No evidence is submitted for this recommendation except that in “colds and bronchitis and the other common infections of the upper respiratory passages ... five or six bacteria are very commonly present—two or more of them are nearly always present ...” and the letter by the director of the Mulford Biologic Laboratories expressing the belief that in his own case the use of the mixed vaccine has aborted or prevented colds.
As regards the use of this complex biologic preparation:
First, the cause of common colds is, at the present time, quite unknown. One of the most striking things is that at the beginning of a cold the organisms to be cultivated from the nasal mucous membrane are very few in number and there is no uniformity in the type of organism found. If someone of the well-known organisms (Streptococcus, Staphylococcus, Pneumococcus, Micrococcus Catarrhalis, Influenza Bacillus, etc.) were responsible, we should expect to find one of them preponderating and in overwhelming numbers.
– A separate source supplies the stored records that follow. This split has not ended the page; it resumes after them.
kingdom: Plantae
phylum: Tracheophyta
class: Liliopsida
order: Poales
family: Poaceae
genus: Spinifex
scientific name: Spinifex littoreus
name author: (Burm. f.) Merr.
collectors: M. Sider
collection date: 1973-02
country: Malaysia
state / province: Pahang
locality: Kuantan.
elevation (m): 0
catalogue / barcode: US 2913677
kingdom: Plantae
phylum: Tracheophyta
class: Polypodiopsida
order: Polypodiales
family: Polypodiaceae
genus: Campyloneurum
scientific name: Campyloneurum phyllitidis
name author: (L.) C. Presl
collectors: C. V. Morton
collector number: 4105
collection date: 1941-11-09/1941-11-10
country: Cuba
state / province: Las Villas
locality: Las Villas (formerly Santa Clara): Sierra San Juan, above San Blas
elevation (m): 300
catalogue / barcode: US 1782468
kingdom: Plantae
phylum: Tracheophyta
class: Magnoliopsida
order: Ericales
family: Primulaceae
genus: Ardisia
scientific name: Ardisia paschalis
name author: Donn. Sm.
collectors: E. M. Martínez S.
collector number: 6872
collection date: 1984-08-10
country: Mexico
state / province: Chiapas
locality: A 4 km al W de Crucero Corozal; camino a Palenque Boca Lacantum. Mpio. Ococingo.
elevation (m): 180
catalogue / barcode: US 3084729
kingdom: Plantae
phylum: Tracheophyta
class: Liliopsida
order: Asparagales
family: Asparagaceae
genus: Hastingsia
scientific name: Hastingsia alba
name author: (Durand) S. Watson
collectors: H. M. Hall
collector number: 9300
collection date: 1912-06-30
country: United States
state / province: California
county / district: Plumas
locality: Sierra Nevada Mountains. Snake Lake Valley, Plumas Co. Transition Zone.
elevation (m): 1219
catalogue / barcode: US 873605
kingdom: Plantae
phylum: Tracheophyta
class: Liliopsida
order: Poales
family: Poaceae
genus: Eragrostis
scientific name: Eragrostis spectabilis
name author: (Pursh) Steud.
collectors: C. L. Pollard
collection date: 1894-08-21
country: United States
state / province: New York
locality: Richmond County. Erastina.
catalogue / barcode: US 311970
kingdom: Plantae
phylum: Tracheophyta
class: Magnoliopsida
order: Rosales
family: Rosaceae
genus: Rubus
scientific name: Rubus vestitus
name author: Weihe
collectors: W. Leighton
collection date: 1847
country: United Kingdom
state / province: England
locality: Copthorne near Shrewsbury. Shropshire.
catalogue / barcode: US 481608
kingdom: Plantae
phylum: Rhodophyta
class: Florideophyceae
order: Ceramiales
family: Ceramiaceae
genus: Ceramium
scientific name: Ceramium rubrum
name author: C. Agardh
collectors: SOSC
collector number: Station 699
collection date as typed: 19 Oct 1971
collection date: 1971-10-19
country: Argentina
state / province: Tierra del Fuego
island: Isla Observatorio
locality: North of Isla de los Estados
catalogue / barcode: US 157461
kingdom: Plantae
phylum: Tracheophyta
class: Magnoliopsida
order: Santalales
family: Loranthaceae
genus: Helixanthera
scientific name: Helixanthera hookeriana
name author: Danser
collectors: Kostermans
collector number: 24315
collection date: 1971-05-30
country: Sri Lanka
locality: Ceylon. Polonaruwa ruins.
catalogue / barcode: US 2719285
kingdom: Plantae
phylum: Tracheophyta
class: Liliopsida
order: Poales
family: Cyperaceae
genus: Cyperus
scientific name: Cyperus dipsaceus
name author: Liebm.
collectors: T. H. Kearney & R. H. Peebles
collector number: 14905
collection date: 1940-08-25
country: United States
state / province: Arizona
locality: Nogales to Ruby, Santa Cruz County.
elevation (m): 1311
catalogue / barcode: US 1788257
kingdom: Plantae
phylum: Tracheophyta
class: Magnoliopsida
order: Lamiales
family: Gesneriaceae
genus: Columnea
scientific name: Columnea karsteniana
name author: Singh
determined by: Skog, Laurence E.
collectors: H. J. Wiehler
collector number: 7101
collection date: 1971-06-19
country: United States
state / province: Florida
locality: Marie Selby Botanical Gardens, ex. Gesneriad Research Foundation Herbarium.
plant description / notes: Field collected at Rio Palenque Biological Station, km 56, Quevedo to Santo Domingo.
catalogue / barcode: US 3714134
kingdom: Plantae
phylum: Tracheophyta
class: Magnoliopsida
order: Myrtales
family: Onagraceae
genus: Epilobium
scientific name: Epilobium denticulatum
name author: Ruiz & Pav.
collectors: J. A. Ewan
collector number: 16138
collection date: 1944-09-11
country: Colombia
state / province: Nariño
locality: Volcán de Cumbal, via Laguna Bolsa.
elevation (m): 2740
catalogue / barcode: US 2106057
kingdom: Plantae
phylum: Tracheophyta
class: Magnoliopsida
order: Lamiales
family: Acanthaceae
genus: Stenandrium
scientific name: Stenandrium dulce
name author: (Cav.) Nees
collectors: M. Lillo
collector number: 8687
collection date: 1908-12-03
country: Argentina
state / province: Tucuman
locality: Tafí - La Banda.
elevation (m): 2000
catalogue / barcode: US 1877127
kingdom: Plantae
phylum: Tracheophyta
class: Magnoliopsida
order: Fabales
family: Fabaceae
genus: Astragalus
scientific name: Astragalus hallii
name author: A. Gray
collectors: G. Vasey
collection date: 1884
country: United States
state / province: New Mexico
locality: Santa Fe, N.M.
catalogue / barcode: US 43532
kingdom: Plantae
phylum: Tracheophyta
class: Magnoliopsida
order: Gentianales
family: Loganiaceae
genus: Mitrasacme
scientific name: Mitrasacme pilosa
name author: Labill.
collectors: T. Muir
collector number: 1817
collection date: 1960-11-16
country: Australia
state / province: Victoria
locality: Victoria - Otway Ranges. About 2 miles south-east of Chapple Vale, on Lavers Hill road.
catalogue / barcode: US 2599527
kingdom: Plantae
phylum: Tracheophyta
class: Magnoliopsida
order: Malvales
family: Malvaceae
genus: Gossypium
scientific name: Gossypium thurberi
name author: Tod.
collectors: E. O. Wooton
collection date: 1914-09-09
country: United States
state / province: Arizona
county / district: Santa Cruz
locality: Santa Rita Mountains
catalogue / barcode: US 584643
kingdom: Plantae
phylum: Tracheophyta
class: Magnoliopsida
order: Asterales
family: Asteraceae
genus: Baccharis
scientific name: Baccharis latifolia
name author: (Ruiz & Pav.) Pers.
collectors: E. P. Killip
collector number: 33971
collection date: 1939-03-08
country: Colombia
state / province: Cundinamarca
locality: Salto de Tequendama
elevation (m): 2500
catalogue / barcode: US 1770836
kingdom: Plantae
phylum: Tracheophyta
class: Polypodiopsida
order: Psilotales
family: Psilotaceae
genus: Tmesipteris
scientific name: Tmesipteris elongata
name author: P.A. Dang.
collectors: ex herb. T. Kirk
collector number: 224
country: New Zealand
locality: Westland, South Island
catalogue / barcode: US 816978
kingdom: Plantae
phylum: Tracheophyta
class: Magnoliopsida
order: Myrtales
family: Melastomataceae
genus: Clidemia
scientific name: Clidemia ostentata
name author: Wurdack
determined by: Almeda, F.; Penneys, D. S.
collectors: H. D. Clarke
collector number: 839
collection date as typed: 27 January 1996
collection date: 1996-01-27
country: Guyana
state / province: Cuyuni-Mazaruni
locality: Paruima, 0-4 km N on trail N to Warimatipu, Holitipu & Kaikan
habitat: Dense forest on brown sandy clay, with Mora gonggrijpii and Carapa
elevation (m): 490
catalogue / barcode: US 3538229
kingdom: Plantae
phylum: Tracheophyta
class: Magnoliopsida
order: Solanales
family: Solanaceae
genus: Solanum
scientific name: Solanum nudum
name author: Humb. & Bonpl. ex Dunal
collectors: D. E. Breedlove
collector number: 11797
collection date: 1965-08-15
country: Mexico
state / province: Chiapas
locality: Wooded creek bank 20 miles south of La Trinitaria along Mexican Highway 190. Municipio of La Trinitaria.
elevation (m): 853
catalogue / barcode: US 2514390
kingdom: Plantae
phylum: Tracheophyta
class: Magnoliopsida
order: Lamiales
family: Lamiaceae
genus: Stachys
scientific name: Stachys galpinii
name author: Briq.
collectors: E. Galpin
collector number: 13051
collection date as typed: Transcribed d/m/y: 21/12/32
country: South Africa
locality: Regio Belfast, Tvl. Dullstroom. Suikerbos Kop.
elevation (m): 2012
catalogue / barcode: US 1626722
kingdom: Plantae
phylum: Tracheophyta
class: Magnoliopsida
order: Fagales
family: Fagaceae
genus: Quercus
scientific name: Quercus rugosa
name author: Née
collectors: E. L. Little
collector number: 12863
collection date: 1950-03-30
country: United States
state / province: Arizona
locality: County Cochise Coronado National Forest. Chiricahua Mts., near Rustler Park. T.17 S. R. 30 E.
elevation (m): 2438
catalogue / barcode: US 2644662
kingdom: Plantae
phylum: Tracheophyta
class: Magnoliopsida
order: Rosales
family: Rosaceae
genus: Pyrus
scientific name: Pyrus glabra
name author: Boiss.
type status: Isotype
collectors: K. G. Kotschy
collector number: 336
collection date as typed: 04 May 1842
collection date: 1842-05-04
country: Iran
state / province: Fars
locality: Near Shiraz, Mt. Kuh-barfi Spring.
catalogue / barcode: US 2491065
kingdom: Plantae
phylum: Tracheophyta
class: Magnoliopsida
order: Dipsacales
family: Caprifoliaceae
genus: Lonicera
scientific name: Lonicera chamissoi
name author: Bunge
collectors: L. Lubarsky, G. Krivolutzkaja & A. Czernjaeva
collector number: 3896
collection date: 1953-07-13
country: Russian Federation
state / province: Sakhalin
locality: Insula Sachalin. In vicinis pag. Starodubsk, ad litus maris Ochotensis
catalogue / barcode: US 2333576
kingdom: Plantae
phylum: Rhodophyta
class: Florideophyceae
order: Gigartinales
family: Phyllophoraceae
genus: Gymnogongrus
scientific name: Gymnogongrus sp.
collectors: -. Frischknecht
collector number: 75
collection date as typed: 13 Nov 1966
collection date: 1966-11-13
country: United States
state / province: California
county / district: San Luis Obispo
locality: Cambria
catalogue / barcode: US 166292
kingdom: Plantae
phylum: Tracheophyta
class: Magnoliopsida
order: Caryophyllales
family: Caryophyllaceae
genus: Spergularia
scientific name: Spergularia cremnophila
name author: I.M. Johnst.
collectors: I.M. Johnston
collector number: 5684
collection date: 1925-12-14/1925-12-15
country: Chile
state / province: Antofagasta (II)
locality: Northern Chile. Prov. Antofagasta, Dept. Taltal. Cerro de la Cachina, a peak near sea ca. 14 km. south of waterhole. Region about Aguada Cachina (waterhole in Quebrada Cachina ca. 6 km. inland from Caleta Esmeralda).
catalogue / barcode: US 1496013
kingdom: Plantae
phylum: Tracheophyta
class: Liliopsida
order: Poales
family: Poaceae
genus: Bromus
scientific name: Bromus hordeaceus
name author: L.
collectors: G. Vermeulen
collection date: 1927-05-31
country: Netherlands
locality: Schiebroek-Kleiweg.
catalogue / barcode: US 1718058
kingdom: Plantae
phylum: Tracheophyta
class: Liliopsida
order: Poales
This is far from the case. After the duration of the cold for a day or two with the increased production of mucus and apparently with the infection of a mucous membrane whose powers of resistance have been greatly lowered, bacteria of all kinds are to be found in immense numbers. There is considerable reason for believing that an ultramicroscopic organism is responsible for this condition (See Foster, Journal of Infectious Diseases 21:451 [Nov.] 1917).
Second, there is no acceptable clinical evidence that vaccination with the influenza bacillus, the Streptococcus, the Pneumococcus or the Micrococcus Catarrhalis will influence the course of an infection due to one or the other of these organisms. It has been repeatedly found that a staphylococcus vaccine is of a certain degree of value when the infection with the staphylococcus is localized, but it is well known that general systemic infections with the staphylococcus are not at all benefited.